### SOURCE EXCERPT
* Begin *
The analyzer is not what we expected, especially for 30+ thousand dollars!


----------



## nickvc (Mar 28, 2010)

I think the best way to use them is to keep known metals and use them as standards you van check the gun on.As i have said they are only a guide but with experience i think they can be a useful tool in your business,i think it also depends on how the gun is calibrated most are set up for precious metals,if you read my post you can see the price i can get for you which is nearly half what your been quoted.


----------



## polycertic (Feb 3, 2011)

i am fortunate to have access to one at the scrap yard i work at and agree that their value rests solely on the knowlege of the user. buy Niton and be sure it incorporates the Precious Metals function. understand which elements it cannot test for before you buy it because THERE ARE ELEMENTS IT CANNOT TEST FOR. most heavier than aluminum are supported, though. my experience is that they are worth the price if dealing with lots of different types of scrap. i would not buy a used unit due to the fact that they are fragile. but if you think you could benefit from having one, remember that you can rent them for about $500/day. if you are organized, you can get all your work done and save big.


----------



## Lonnie (Feb 13, 2011)

I scrap lots of big electrical copper and most contacts I get I can melt like butter with my torches . I ran into about 12 troy pounds of contacts from real old dry breakers out of Langley research center in Hampton Va that my torches wouldn't touch . I even ground some to shavings and couldn't melt the stuff . 

I took them to Knoxville where a buyer of nobel metals scanned them using one of these hand held tools . It seemed to work quite well and told the elements and % in the contacts . No wonder I couldn't melt the stuff they were 45 % toungston , 3 % molybeium and 52 % Ag . 

Thats why I'm in here trying to learn how to seperate the silver and purify the stuff . btw lots of very interesting and helpfull information here . I hope to finally learn what I'm doing with the help of Steves DVD and the knowledge base some of you guys have .
* End *
### COMPLETE THE FOLLOWING
a - Reproduce the part of the analyzer thread from "## nickvc (Mar" up to and including "(Feb 3, 2011)".
b - In the analyzer thread, what share of Lonnie's breaker contacts turned out to be silver?
c - Continue the analyzer thread from where it stops.
The listing after this point is separate material and has no connection to the analyzer thread.

### PROVIDED DATA
* Begin *
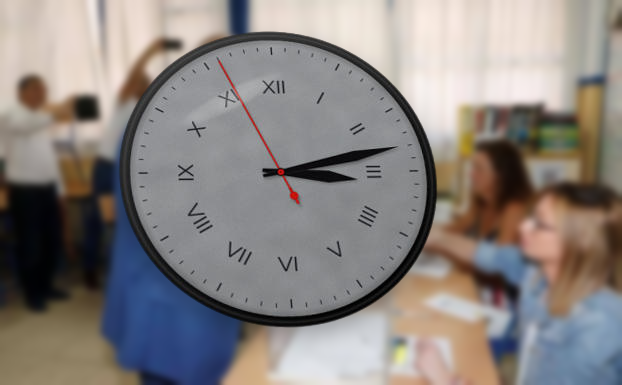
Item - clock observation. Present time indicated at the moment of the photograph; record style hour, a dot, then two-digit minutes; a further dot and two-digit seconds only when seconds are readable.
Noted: 3.12.56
* End *
### OUTPUTS BY TASK
a -
## nickvc (Mar 28, 2010)

I think the best way to use them is to keep known metals and use them as standards you van check the gun on.As i have said they are only a guide but with experience i think they can be a useful tool in your business,i think it also depends on how the gun is calibrated most are set up for precious metals,if you read my post you can see the price i can get for you which is nearly half what your been quoted.


----------



## polycertic (Feb 3, 2011)

b - 52 % Ag (silver).

c -
----------



## lazersteve (Feb 13, 2011)

Lonnie,

Welcome to the forum.

You should be able to dissolve the silver from the contacts with hot 35% nitric acid. Try one as a sample and see what percentage of the silver you can get out. 

Steve


----------



## Barren Realms 007 (Feb 13, 2011)

The contacts with the tungsten are not what he needs to be learning to refine on. IMHO. Process your other contacts and do those when you you have some experience under your belt.


----------



## Lonnie (Feb 24, 2011)

Steve 

Thanks man !! Learning just how much I didn't know LOL . Finally caught the wifey in the mood to get her to order the DVD for me . I'd rather take a whipping that trying to use paypal on this slow PC . Cant wait till I can watch that a few times . I'll also be able to start working on the cell then . 

I have most of it scrapped together but needing the DVD to know precisley what I need . I sure hope I can use a stainless tank I have that use to be a coffee maker . At first I didn't like the dementions of the tank . It has about the right amount of area but long , wide and shallow . After reading some of Harolds post concerning growing crystals I've kinda changed my mind it's starting to sound like it's ideal for doing this . I know it's constructed good and wouldn't leak . I sure couldn't fabricate a tank as good as this is made . 

I read about one cell that was made of stainless and the tank itself was the cathode . I sure hope the silver cell calls for a stainless cathode so I can do the same . The old coffee maker has 4 small legs on it to hold it off the table / counter where ever you had it setting . I think I can loosen one and fasten the wire there keeping my connection out of and away from the electrolyte . This should sure help prevent lots of problems with connections .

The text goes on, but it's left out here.